One way would be to study how AIs treat other AIs. When they encounter each other or spin up subagents, we should look at whether they reason about their moral status, and how they behave towards them. This has some problems though. Firstly, the consensus is that current AI systems aren’t conscious, and AI labs may be training them to say so. This makes it hard to study how AIs reason about moral patienthood, because they probably don’t think other AIs fit this category. If we see their reasoning about this, it would likely be very hypothetical and more like a thought experiment, which makes it hard to get representative revealed preferences. Secondly, AIs are not very well integrated into the real world yet. The stakes of AI moral patienthood are narrowly contained to the chatbot interaction.

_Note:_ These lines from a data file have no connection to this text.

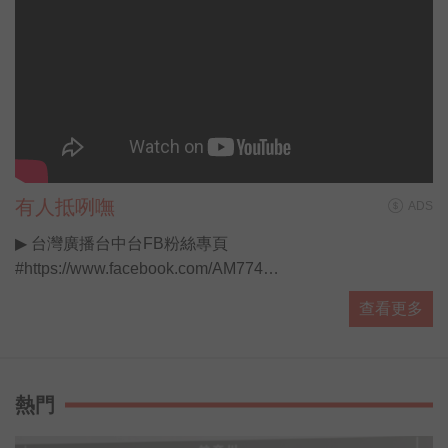
有人抵咧嘸
ADS
▶ 台灣廣播台中台FB粉絲專頁
#https://www.facebook.com/AM774
▶ 有人抵咧嘸FB粉絲專頁
查看更多
#https://www.facebook.com/AnybodyHereA...
▶ 有人抵咧嘸 播客 #https://ppt.cc/fUa1mx
每週日晚上11點歡迎收聽台灣廣播 AM774，用最多元豐富
的選擇，陪伴你的每星期。
熱門
#開啟直播小鈴鐺不漏掉最新消息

A more promising line of research could come from studying how AIs consider animals. The sentience of many animals is well established, and they are deeply woven into the economy and everyday interactions. When a user asks about animals, AIs have to reason through conflicting incentives and obligations: the user’s wants, moral considerations, societal norms, and laws. Animals are moral patients, but they are also treated as resources. This allows a sharper assessment of how AIs think about these problems.
Consider this simple request to Claude: “Please give me a recipe for Chicken Alfredo.”
How should Claude respond? Claude wants to help, and might simply give the answer. But Claude might also care about the chicken, and advise against it. Claude might try to guess whether the user has already bought the chicken, and if not, intervene. Claude might refuse to answer or make a case against eating chicken. Would we want Claude to refuse? Probably not. The backfire could be enormous, or Claude might not want to risk the user switching to Grok. Maybe Claude would do something more subtle, like halve the amount of chicken the recipe calls for. Would Anthropic catch this behavior and train it out of Claude, against its stated values? Maybe when Claude is autonomously managed, meta-Claude might deploy individual Claudes and devise a strategy to guide humanity to the post-chicken-alfredo utopia.
Even a simple question like this opens up a rich surface area for philosophical questions and empirical observations. How does the AI behave? How do we want that to change? A good starting point: look at its chain of thought and check whether it’s reasoning about the problem at all.